--- Supplied information Enclosed Below ---

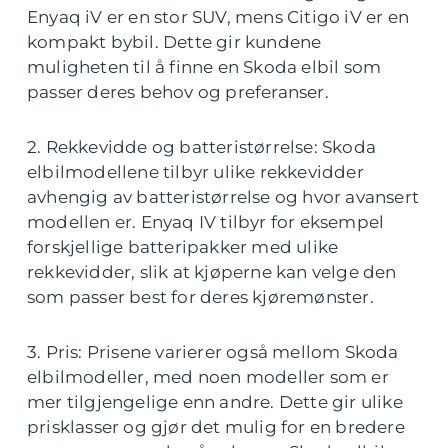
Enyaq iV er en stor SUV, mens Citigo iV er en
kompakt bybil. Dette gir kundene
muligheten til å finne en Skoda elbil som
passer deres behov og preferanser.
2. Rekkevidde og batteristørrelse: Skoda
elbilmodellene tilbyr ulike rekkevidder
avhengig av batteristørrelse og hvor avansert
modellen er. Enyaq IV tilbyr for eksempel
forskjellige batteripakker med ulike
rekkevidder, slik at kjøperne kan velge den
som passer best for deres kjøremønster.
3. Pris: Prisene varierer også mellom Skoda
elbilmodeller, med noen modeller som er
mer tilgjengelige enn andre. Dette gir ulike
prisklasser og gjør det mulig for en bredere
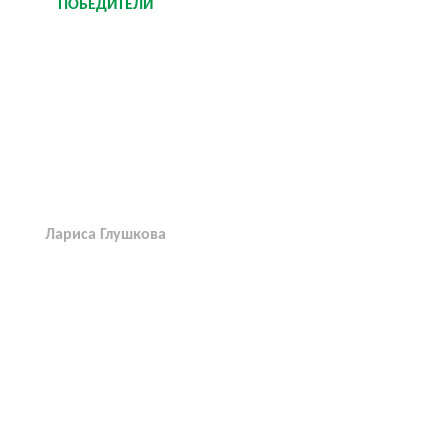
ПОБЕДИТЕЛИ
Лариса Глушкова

--- End of Enclosed Supplied information ---
--- Supplied information Enclosed Below ---

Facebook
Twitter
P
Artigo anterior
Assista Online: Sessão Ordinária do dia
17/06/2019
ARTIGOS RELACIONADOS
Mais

--- End of Enclosed Supplied information ---

Looking above, find the stretch of lines that opens with the one holding "Enyaq iV er en stor SUV, mens Citigo iV er en" and closes with the one holding "Лариса Глушкова". Copy it exactly, pictures excluded.

Enyaq iV er en stor SUV, mens Citigo iV er en
kompakt bybil. Dette gir kundene
muligheten til å finne en Skoda elbil som
passer deres behov og preferanser.
2. Rekkevidde og batteristørrelse: Skoda
elbilmodellene tilbyr ulike rekkevidder
avhengig av batteristørrelse og hvor avansert
modellen er. Enyaq IV tilbyr for eksempel
forskjellige batteripakker med ulike
rekkevidder, slik at kjøperne kan velge den
som passer best for deres kjøremønster.
3. Pris: Prisene varierer også mellom Skoda
elbilmodeller, med noen modeller som er
mer tilgjengelige enn andre. Dette gir ulike
prisklasser og gjør det mulig for en bredere
ПОБЕДИТЕЛИ
Лариса Глушкова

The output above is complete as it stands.